Quanto ao enquadramento regulatório europeu, "é uma limitação que temos de ver até que ponto é ultrapassável ou não", diz.
"A regulação Europeia é o que pode ser", tal como o regulamento de IA, mas "onde eu acho que talvez não tenha ido suficientemente longe é na defesa da inovação".
Ou seja, o "peso que foi dado à componente de inovação, à criação de ecossistemas de condições para a inovação foi insuficiente no regulamento inicial e podia ter sido mais forte. Relativamente à regulação em si sobre os direitos, é o que é", remata.
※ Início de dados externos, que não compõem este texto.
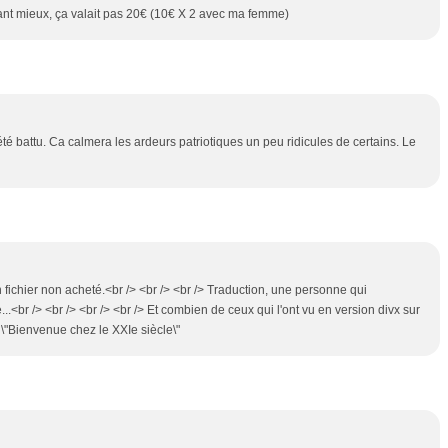
D Tant mieux, ça valait pas 20€ (10€ X 2 avec ma femme)
 été battu. Ca calmera les ardeurs patriotiques un peu ridicules de certains. Le
 fichier non acheté.<br /> <br /> <br /> Traduction, une personne qui
...<br /> <br /> <br /> <br /> Et combien de ceux qui l'ont vu en version divx sur
 \"Bienvenue chez le XXIe siècle\"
Arlindo Oliveira esclarece que não é contra o regulamento: "Mas temos que ter noção de que são regulamentos que de alguma maneira limitam o crescimento e o aparecimento até de pequenas empresas", já que "as grandes empresas têm mais facilidade em satisfazer o regulamento".
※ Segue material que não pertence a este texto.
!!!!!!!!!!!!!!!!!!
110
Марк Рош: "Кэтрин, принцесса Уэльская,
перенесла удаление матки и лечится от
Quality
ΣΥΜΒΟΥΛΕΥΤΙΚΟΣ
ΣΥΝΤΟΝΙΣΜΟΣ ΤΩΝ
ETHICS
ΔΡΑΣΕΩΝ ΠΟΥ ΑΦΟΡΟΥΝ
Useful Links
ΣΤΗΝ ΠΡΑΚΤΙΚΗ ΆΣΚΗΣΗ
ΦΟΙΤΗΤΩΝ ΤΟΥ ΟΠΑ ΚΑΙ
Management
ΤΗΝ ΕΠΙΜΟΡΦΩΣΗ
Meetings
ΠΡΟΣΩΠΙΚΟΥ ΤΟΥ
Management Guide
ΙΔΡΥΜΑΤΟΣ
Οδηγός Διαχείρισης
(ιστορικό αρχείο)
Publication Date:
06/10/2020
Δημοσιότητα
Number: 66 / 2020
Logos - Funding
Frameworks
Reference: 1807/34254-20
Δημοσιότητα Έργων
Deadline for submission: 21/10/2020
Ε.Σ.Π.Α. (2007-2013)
Já sobre o papel da Europa, esta tem uma história de IA "em termos de investigação interessante", mas não foi essa a linha que vingou.
Nesta área, a Europa está a "perder rapidamente terreno", apesar de haver exceções como a Mistral AI em França e alguns esforços no 'high performance computing', "mas claramente não estamos ao nível nem dos Estados Unidos, nem na China", sintetiza.
Na primeira revolução industrial "estávamos à frente", mas na dos computadores "já não estávamos bem à frente", tendo sido liderada pelos Estados Unidos, embora com contribuições relevantes de países da Europa como o Reino Unido, elenca.
"Na quarta, estamos um bocadinho atrás", mas esse é "o preço a pagar por sermos menos experimentalistas e defendermos mais um certo tipo de Estado social, um certo tipo direitos individuais de liberdade, privacidade", considera.
Por exemplo, o setor automóvel é uma área "muito forte na Europa", mas que "está fortemente sob ameaça da China".
"Os chineses ainda não invadiram o mercado automóvel europeu por existir protecionismo", recorda.
Enquanto a Europa for competitiva, está tudo bem, agora se deixar de o ser "acho que há uma ameaça forte à indústria automóvel", que "não são só os automóveis, é todo o ecossistema que está ligado a isso" e aí é que é possível começar a haver dificuldades.
"Depois temos também as necessidades de neste momento investir em segurança por causa da ameaça russa, que também provavelmente nos vai desviar de atividades comercialmente competitivas", alerta.